Two weeks ago me and my boyfriend moved from Brisbane to Hobart. So you have to excuse me if I get a bit drippy and sentimental over Lowtide’s new record, a record called Southern Mind, a record that breaths transition, progression and a clear-eyed kind of optimism. A ‘letting go’ record with only a suggestion of melancholy.

Then there’s the other thing; Lowtide’s self-titled album, which, somehow, came out in 2014, is one of my favourite Australian albums of the last ten years. One I’ve never gotten sick of, still gives me the same kind of ache today. The main difference between that album and Southern Mind is the necessary letting go of lightness. There’s no such thing as an ‘effortless’ song or album, and most bands give up trying to pretend there is by their second record. So while nothing on this one seems as kind of incidentally perfect as Lowtide’s ‘Held’, the simple pop smarts they showed on songs like that one and ‘Wedding Ring’ have become something more complex, but just as listenable.

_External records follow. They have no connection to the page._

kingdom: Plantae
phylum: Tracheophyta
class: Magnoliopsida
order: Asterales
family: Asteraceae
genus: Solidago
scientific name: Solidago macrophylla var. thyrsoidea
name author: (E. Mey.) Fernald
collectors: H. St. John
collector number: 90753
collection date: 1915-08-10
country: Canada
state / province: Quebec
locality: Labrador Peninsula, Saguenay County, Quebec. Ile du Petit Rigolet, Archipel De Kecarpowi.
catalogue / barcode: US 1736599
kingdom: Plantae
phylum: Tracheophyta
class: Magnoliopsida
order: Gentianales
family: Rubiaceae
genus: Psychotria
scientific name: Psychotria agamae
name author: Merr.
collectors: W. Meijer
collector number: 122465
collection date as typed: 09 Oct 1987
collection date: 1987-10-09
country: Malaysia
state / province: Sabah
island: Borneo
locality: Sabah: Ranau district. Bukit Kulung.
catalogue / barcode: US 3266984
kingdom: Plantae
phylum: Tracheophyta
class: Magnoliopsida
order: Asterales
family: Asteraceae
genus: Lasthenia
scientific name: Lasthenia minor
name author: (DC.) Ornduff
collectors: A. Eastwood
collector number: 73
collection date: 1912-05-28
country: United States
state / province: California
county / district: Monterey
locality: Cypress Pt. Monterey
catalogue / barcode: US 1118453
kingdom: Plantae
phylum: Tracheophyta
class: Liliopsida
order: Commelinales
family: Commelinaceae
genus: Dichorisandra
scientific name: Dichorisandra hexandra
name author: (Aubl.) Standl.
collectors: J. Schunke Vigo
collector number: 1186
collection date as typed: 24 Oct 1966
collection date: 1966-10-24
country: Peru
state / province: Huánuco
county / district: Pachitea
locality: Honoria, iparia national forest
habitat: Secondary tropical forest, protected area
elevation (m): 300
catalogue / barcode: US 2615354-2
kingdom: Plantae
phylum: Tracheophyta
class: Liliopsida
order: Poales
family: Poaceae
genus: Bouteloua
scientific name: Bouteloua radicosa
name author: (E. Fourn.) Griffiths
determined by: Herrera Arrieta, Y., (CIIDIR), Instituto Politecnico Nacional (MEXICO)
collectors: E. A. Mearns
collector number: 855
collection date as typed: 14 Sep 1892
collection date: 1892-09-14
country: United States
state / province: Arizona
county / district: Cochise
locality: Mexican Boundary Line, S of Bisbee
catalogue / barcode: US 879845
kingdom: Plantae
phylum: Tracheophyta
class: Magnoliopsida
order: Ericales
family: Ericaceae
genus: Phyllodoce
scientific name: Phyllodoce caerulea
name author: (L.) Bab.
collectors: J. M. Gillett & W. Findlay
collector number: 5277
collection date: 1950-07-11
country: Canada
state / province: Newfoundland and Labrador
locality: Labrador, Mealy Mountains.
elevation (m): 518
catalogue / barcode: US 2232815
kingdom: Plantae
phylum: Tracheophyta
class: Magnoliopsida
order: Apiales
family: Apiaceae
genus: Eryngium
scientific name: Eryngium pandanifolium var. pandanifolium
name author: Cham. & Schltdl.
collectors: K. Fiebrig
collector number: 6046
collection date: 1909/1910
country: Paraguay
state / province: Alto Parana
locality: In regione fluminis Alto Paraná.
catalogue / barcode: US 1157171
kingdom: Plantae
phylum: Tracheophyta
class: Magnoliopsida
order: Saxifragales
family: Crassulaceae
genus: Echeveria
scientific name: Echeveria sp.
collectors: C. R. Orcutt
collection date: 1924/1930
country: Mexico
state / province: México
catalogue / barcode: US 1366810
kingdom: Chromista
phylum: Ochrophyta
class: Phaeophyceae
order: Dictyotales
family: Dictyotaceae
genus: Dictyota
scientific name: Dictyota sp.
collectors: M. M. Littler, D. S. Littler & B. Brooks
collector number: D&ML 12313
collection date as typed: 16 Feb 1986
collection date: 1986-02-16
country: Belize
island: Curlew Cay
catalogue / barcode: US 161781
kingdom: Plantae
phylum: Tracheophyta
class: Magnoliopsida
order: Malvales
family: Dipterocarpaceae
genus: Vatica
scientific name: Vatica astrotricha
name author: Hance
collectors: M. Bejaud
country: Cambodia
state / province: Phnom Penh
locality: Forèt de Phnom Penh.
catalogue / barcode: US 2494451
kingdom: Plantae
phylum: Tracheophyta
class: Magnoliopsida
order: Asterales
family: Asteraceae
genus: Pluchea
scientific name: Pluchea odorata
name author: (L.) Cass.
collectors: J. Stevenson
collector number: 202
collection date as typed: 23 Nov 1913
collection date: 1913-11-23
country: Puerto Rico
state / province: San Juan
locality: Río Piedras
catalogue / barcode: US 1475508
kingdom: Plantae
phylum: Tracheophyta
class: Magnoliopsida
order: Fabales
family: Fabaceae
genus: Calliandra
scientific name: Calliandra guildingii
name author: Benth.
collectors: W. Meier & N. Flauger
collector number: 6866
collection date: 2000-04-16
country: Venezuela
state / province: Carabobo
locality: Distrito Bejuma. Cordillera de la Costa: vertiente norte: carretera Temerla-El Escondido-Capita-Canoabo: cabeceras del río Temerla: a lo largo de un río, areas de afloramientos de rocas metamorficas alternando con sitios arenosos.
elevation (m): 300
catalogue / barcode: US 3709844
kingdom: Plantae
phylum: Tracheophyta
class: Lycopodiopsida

‘Elizabeth Tower’s’ ‘Open hands, go on your way / stand and deliver, your task is forgiveness’ is the album’s pop song, open-hearted and immediate, a perfect choice for the second single after the more scrappy ‘90s-feeling ‘Alibi’.  ‘A.C’, with its more straightforwardly pretty guitar melodies, opening up into spacious, introspective verses, may be the song that most resembles that first record, though sadder, more resigned. Though when Giles Simon [who’s since left the band] consoles with ‘separate yourself / you’ve had enough’ you still feel like it’s about giving up to move forward. It’s a striking song, particularly when all the atmospherics drop out for a few bars in the middle, leaving resonant guitar and bass and Simon’s vocals, matter of fact and unadorned. Final track ‘Fault Lines’ leaves you with Lucy Buckeridge’s impressively swooping, twisting vocals, sweet and searching. With its slow, steady rhythm developing over it’s 4 and a half minutes, it’s maybe the most structurally simple song, but also one of the more personal and intimate, the counterpoints of Buckridge and Simon’s voices, ‘you’re always on my mind / you used to say this all the time / you’re leaving’.  It works to end the album with a kind of meandering, band-wanders-off-into-the-distance fade out than a resounding bang.

We know why people dismiss shoegaze (or dream pop, which is… faster, brighter guitars? I understand genres) as kinda wussy, almost boring. It’s samey by nature, having a consistent tone, drawn-out effects, a sense of each song lingering through the next is all part of the charm, and if you need your music to beat you up to make a point then it’ll never be for you. It’s also the genre that attracts the most cliche kind of description. You know, people says ‘dreamy’ ‘wall of sound’ ‘reverb-drenched guitars’ in their 200 word new music piece and think you get the picture, when the real feeling of the music is much more complex and particular. Like, there’s nothing really dreamy about this record – it’s purposeful, composed, exact. And as much as, going in, I wanted it to be something romantic and pastoral about love and loss in a harsh southern landscape, it’s not that either. It’s beautiful in totally its own way.  And the only way to really find out how is to listen.